In [11]:
from gensim.models import Word2Vec
import numpy as np
import re

In [17]:
# ----------------------
# Dataset
# ----------------------
from pathlib import Path
import csv

data_path = Path('data/dataset.csv')
max_samples = 50000

sentences = []
if data_path.exists():
    with data_path.open(newline='', encoding='utf-8') as f:
        reader = csv.DictReader(f)
        for i, row in enumerate(reader):
            if i >= max_samples:
                break
            text = (row.get('review_text') or '').strip()
            score = row.get('review_score')
            if not text or score is None:
                continue
            label = 1 if str(score).strip() == '1' else 0
            sentences.append((text, label))
else:
    sentences = [
        ("The movie was amazing and full of heart", 1),
        ("A boring plot with terrible acting", 0),
        ("I loved the characters but hated the ending", 0),
        ("The film was not good at all", 0),
        ("Surprisingly fun and well written", 1),
        ("I expected more it was disappointing", 0),
        ("Absolutely fantastic experience", 1),
        ("The story was dull and predictable", 0)
    ]


In [18]:
# ----------------------
# Preprocessing
# ----------------------
def tokenize(text):
    text = text.lower()
    text = re.sub(r"[^a-z\s]", "", text)
    words = text.split()
    tokens = []
    i = 0
    while i < len(words):
        w = words[i]
        if w in {"not", "no", "never"} and i + 1 < len(words):
            tokens.append(f"{w}_{words[i + 1]}")
            i += 2
            continue
        tokens.append(w)
        i += 1
    return tokens


In [19]:
corpus = [tokenize(text) for text, _ in sentences]
print('num sentences:', len(corpus))
print('sample:', corpus[:3])


num sentences: 49861
sample: [['ruined', 'my', 'life'], ['this', 'will', 'be', 'more', 'of', 'a', 'my', 'experience', 'with', 'this', 'game', 'type', 'of', 'review', 'because', 'saying', 'things', 'like', 'great', 'gameplay', 'will', 'not_suit', 'something', 'ive', 'experienced', 'with', 'counterstrike', 'here', 'you', 'go', 'i', 'remember', 'back', 'in', 'i', 'was', 'at', 'a', 'friends', 'house', 'and', 'he', 'was', 'playing', 'a', 'game', 'i', 'didnt', 'know', 'the', 'name', 'of', 'the', 'game', 'nor', 'i', 'had', 'internet', 'to', 'find', 'it', 'a', 'few', 'weeks', 'passed', 'by', 'and', 'another', 'friend', 'came', 'over', 'he', 'didnt', 'have', 'a', 'computer', 'so', 'he', 'brought', 'a', 'disc', 'with', 'a', 'game', 'in', 'it', 'he', 'told', 'me', 'that', 'it', 'was', 'one', 'of', 'the', 'best', 'games', 'and', 'from', 'that', 'very', 'moment', 'i', 'knew', 'that', 'it', 'is', 'going', 'to', 'be', 'the', 'game', 'i', 'saw', 'at', 'the', 'other', 'friends', 'house', 'when', 'i', '

In [20]:
# ----------------------
# Train Word2Vec
# ----------------------
model = Word2Vec(corpus, vector_size=50, window=4, min_count=1, sg=1)

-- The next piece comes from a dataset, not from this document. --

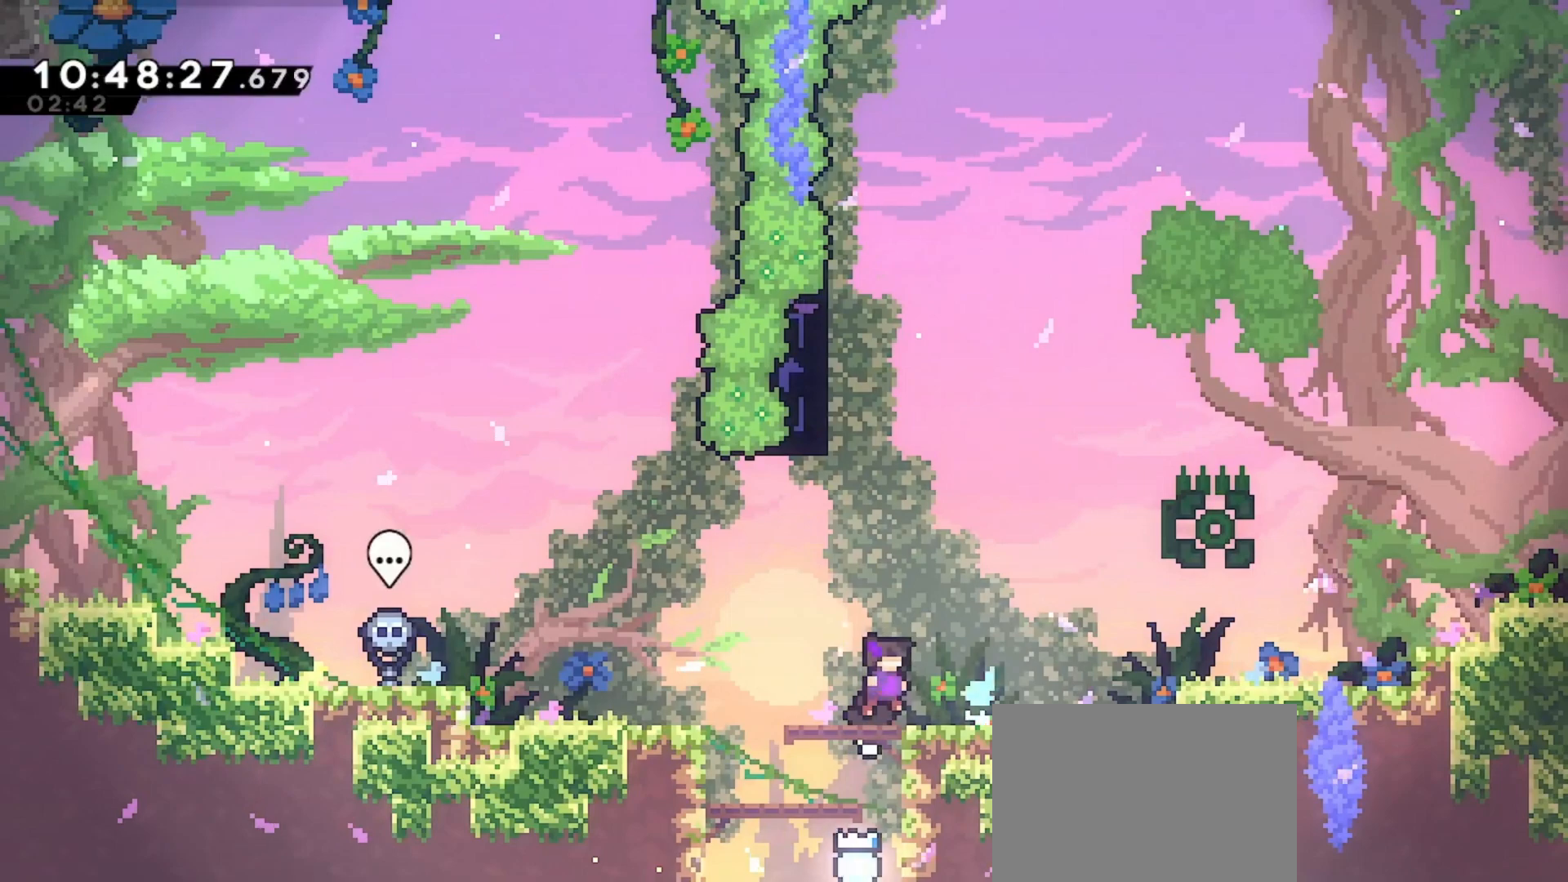
{"keys": ["dash", "jump", "up"], "events": [[33, "up", "up"], [67, "grab", "up"], [233, "jump", "down"], [300, "up", "down"], [433, "dash", "down"]]}
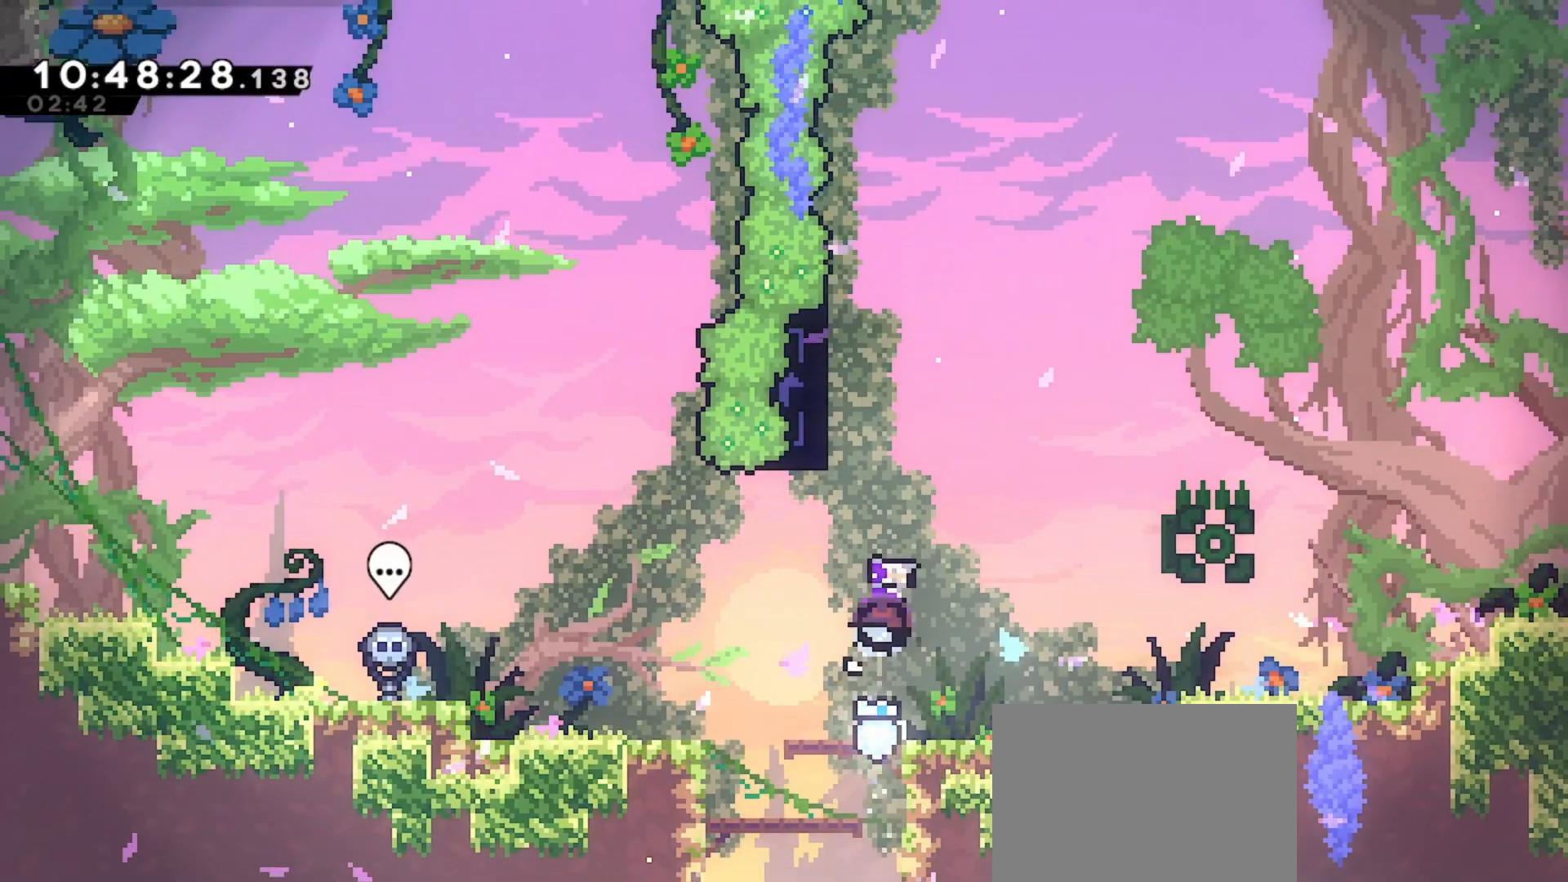
{"keys": ["grab"], "events": [[33, "grab", "down"], [133, "jump", "up"], [200, "up", "up"], [233, "dash", "up"], [233, "left", "down"], [433, "left", "up"]]}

Exception ignored in: 'gensim.models.word2vec_inner.our_dot_float'
Exception ignored in: 'gensim.models.word2vec_inner.our_dot_float'
Exception ignored in: 'gensim.models.word2vec_inner.our_dot_float'
Exception ignored in: 'gensim.models.word2vec_inner.our_dot_float'
Exception ignored in: 'gensim.models.word2vec_inner.our_dot_float'
Exception ignored in: 'gensim.models.word2vec_inner.our_dot_float'
Exception ignored in: 'gensim.models.word2vec_inner.our_dot_float'


In [21]:
# ----------------------
# Sentence vector
# ----------------------
def sentence_vector(tokens):
    vecs = [model.wv[w] for w in tokens if w in model.wv]
    if not vecs:
        return np.zeros(model.vector_size)
    return np.mean(vecs, axis=0)

In [22]:
X = np.array([sentence_vector(tokens) for tokens in corpus])
y = np.array([label for _, label in sentences])

In [23]:
# ----------------------
# Simple sentiment prototypes
# ----------------------
pos_vec = np.mean(X[y == 1], axis=0)
neg_vec = np.mean(X[y == 0], axis=0)

In [24]:
def cosine(a, b):
    return np.dot(a, b) / (np.linalg.norm(a) * np.linalg.norm(b))

def predict(sentence):
    v = sentence_vector(tokenize(sentence))
    return "positive" if cosine(v, pos_vec) > cosine(v, neg_vec) else "negative"

In [25]:
# ----------------------
# Try it
# ----------------------
tests = [
    "great acting and wonderful story",
    "painfully slow and boring",
    "not bad but not great",
    "I loved the visuals"
]

for t in tests:
    print(t, "→", predict(t))

great acting and wonderful story → positive
painfully slow and boring → negative
not bad but not great → positive
I loved the visuals → positive